Saturday, January 27, 2018

The Beauty of Song, Part Five: Grace Slick

Grace Slick was the high priestess of San Francisco psychedelic rock back in the 1960s.


Originally from suburban Chicago, Grace Slick ventured west to make a name for herself in music and was first part of of a Frisco band that was somewhat cynically named the Great Society, after President Lyndon Johnson's domestic program.  But when Signe Anderson, the female vocalist in another group that had secured a record deal, suddenly gave up her musical career to pursue motherhood, Ms. Slick replaced her in this other group, an outfit you may have heard of . . . the Jefferson Airplane. :-)

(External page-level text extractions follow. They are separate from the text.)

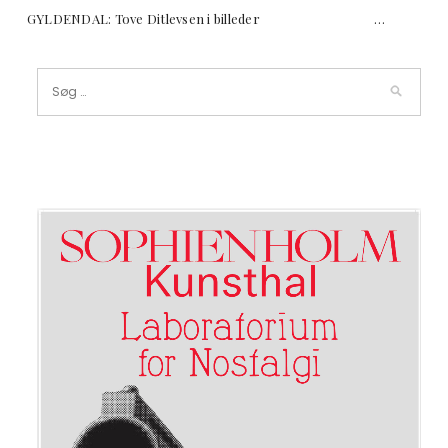
GYLDENDAL: Tove Ditlevsen i billeder …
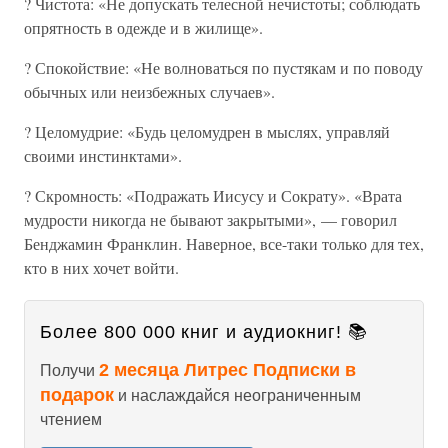
? Чистота: «Не допускать телесной нечистоты; соблюдать
опрятность в одежде и в жилище».
? Спокойствие: «Не волноваться по пустякам и по поводу
обычных или неизбежных случаев».
? Целомудрие: «Будь целомудрен в мыслях, управляй
своими инстинктами».
? Скромность: «Подражать Иисусу и Сократу». «Врата
мудрости никогда не бывают закрытыми», — говорил
Бенджамин Франклин. Наверное, все-таки только для тех,
кто в них хочет войти.
Более 800 000 книг и аудиокниг! 📚
2 месяца Литрес Подписки в
Получи
подарок
и наслаждайся неограниченным
чтением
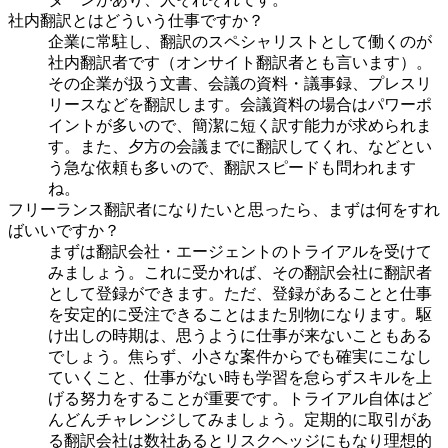
社内翻訳とはどういう仕事ですか？
企業に常駐し、翻訳のスペシャリストとして働くのが
社内翻訳者です（オンサイト翻訳者とも言います）。
その企業が扱う文書、会議の資料・議事録、プレスリ
リースなどを翻訳します。会議資料の場合はパワーポ
イントが多いので、簡潔に短く訳す能力が求められま
す。また、夕方の会議までに翻訳してくれ、などとい
う急な依頼も多いので、翻訳スピードも問われます
ね。
フリーランス翻訳者になりたいと思ったら、まずは何をすれ
ばいいですか？
まずは翻訳会社・エージェントのトライアルを受けて
みましょう。これに受かれば、その翻訳会社に翻訳者
として登録ができます。ただ、登録があることと仕事
を安定的に受注できることはまた別物になります。駆
け出しの時期は、思うように仕事が来ないこともある
でしょう。焦らず、小さな案件からでも確実にこなし
ていくこと、仕事がない時も学習を怠らずスキルを上
げる努力をすることが重要です。トライアル自体はど
んどんチャレンジしてみましょう。定期的に取引があ
る翻訳会社は数社あるとリスクヘッジにもなり理想的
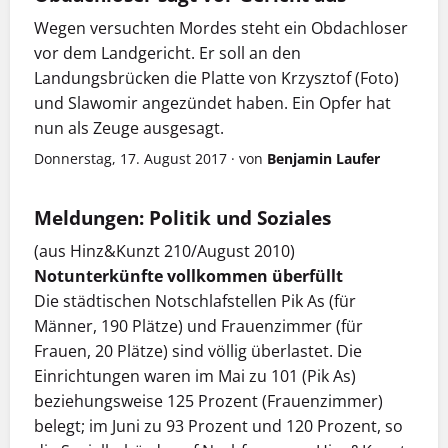
Wegen versuchten Mordes steht ein Obdachloser
vor dem Landgericht. Er soll an den
Landungsbrücken die Platte von Krzysztof (Foto)
und Slawomir angezündet haben. Ein Opfer hat
nun als Zeuge ausgesagt.
Donnerstag, 17. August 2017
·
von
Benjamin Laufer
Meldungen: Politik und Soziales
(aus Hinz&Kunzt 210/August 2010)
Notunterkünfte vollkommen überfüllt
Die städtischen Notschlafstellen Pik As (für
Männer, 190 Plätze) und Frauenzimmer (für
Frauen, 20 Plätze) sind völlig überlastet. Die
Einrichtungen waren im Mai zu 101 (Pik As)
beziehungsweise 125 Prozent (Frauenzimmer)
belegt; im Juni zu 93 Prozent und 120 Prozent, so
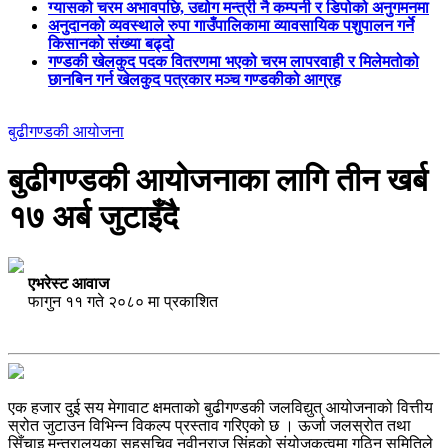
ग्यासको चरम अभावपछि, उद्योग मन्त्री नै कम्पनी र डिपोको अनुगमनमा
अनुदानको व्यवस्थाले रुपा गाउँपालिकामा व्यावसायिक पशुपालन गर्ने
किसानको संख्या बढ्दो
गण्डकी खेलकुद पदक वितरणमा भएको चरम लापरवाही र मिलेमतोको
छानबिन गर्न खेलकुद पत्रकार मञ्च गण्डकीको आग्रह
बुढीगण्डकी आयोजना
बुढीगण्डकी आयोजनाका लागि तीन खर्ब
१७ अर्ब जुटाइँदै
एभरेस्ट आवाज
फागुन ११ गते २०८० मा प्रकाशित
एक हजार दुई सय मेगावाट क्षमताको बुढीगण्डकी जलविद्युत् आयोजनाको वित्तीय
स्रोत जुटाउन विभिन्न विकल्प प्रस्ताव गरिएको छ । ऊर्जा जलस्रोत तथा
सिँचाइ मन्त्रालयका सहसचिव नवीनराज सिंहको संयोजकत्वमा गठिन समितिले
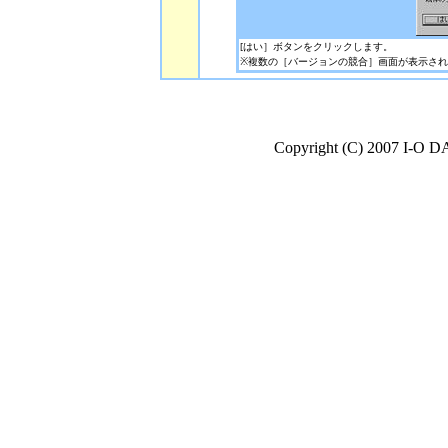
[はい］ボタンをクリックします。
※複数の［バージョンの競合］画面が表示さ
Copyright (C) 2007 I-O D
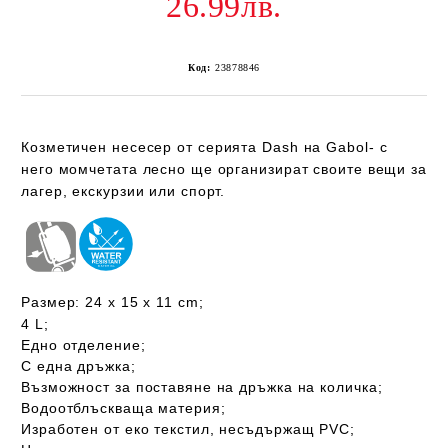
26.99лв.
Код:
23878846
Козметичен несесер от
серията Dash на Gabol-
с
него момчетата лесно ще организират своите вещи за
лагер, екскурзии или спорт.
Размер:
24 х 15 х 11 cm;
4 L;
Едно отделение;
С една дръжка;
Възможност за поставяне на дръжка на количка;
Водоотблъскваща материя;
Изработен от
еко текстил, несъдържащ PVC;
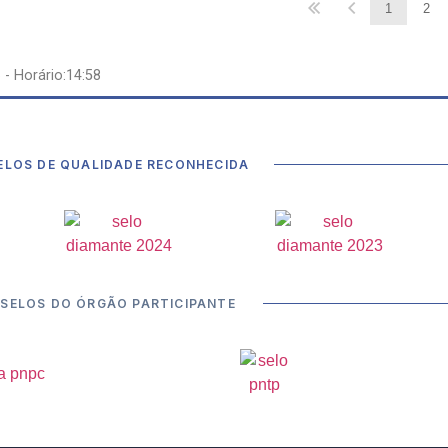
1
2
6
- Horário:14:58
ELOS DE QUALIDADE RECONHECIDA
SELOS DO ÓRGÃO PARTICIPANTE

Grace Slick brought to the Jefferson Airplane a voice the complemented the second half of the group's name - it soared - and a couple of tunes from the Great Society, such as "Somebody To Love," written by her brother-in-law, and her own "White Rabbit," which made it clear that "Alice In Wonderland" was about drugs.  Her contributions to the Airplane made their second album, 1967's Surrealistic Pillow, a classic.

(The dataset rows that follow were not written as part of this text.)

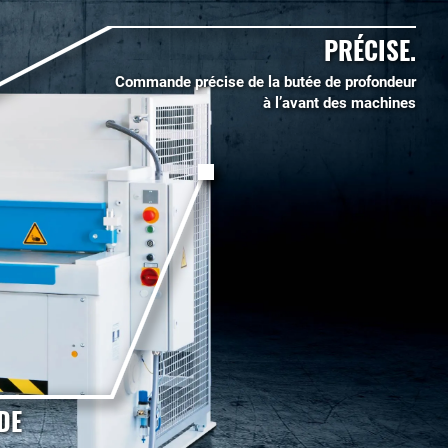
PRÉCISE.
Commande précise de la butée de profondeur
à l’avant des machines
DE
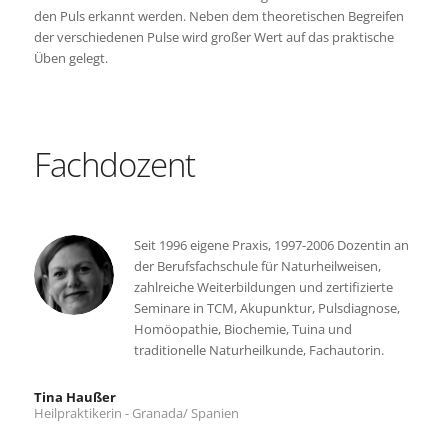
den Puls erkannt werden. Neben dem theoretischen Begreifen
der verschiedenen Pulse wird großer Wert auf das praktische
Üben gelegt.
Fachdozent
Seit 1996 eigene Praxis, 1997-2006 Dozentin an
der Berufsfachschule für Naturheilweisen,
zahlreiche Weiterbildungen und zertifizierte
Seminare in TCM, Akupunktur, Pulsdiagnose,
Homöopathie, Biochemie, Tuina und
traditionelle Naturheilkunde, Fachautorin.
Tina Haußer
Heilpraktikerin - Granada/ Spanien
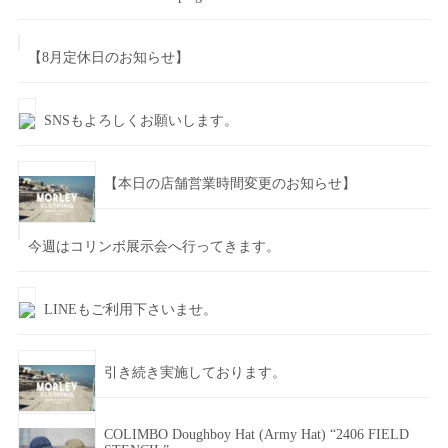
【8月定休日のお知らせ】
SNSもよろしくお願いします。
【本日の店舗営業時間変更のお知らせ】
今週はコリンボ展示会へ行ってきます。
LINEもご利用下さいませ。
引き続き実施しております。
COLIMBO Doughboy Hat (Army Hat) “2406 FIELD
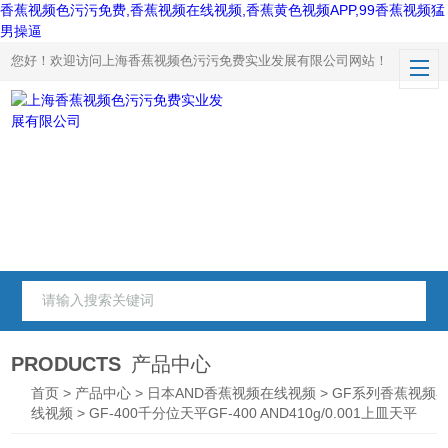
香蕉视频色污污免费,香蕉视频在线视频,香蕉黄色视频APP,99香蕉视频猛
男操逼
您好！欢迎访问上海香蕉视频色污污免费实业发展有限公司网站！
PRODUCTS
产品中心
首页
>
产品中心
>
日本AND香蕉视频在线视频
>
GF系列香蕉视频
线视频
> GF-400千分位天平GF-400 AND410g/0.001上皿天平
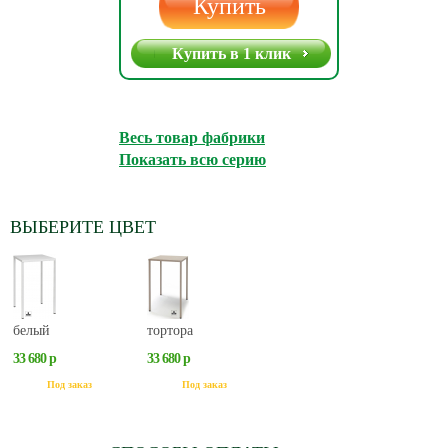
Купить
Купить в 1 клик
Весь товар фабрики
Показать всю серию
ВЫБЕРИТЕ ЦВЕТ
белый
тортора
33 680 р
33 680 р
Под заказ
Под заказ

The Jefferson Airplane would go on to have other hit albums, including the highly political Volunteers, which featured a recording of "Wooden Ships," a song about escaping America that Ms. Slick's bandmate (and also her lover) Paul Kantner wrote with David Crosby and Stephen Stills. Though Crosby, Stills and Nash also recorded "Wooden Ships," the Airplane's version is considered the definitive one - largely because of Ms. Slick's powerful vocals.


In the seventies, the counterculture that gave the Airplane its tailwind waned, and the group found new life as a pop-rock band with a new sound and a new name, the Jefferson Starship.  It was at this time - 1974, to be exact - that Grace Slick recorded her first solo LP, Manhole.  Ms. Slick stepped back a bit and let fellow vocalist Marty Balin take center stage, and she even quit the band for awhile (and released Dreams, a solo album that reached number 32 on the Billboard Top Two Hundred, the highest-charting of her four solo efforts), but returned in the early 1980s.  By 1985, all of the original Airplane members, including  Kantner and Balin, were gone, and Ms. Slick and the other replacement members continued as yet another band, Starship.  Despite a few hits - including 1985's "We Built This City" and the cheesy 1987 single "Nothing's Gonna Stop Us Now" - she eventually left, reuniting with the old Jefferson Airplane for a self-titled album in 1989.     


Grace Slick retired from music to concentrate on painting, but she remains as feisty as ever.  In 2017, she let the conservative, homophobic restaurant chain Chick-Fil-A use "Nothing's Gonna Stop Us Now" in their commercials . . . and then gave her licensing royalties from the deal to gay-rights activists.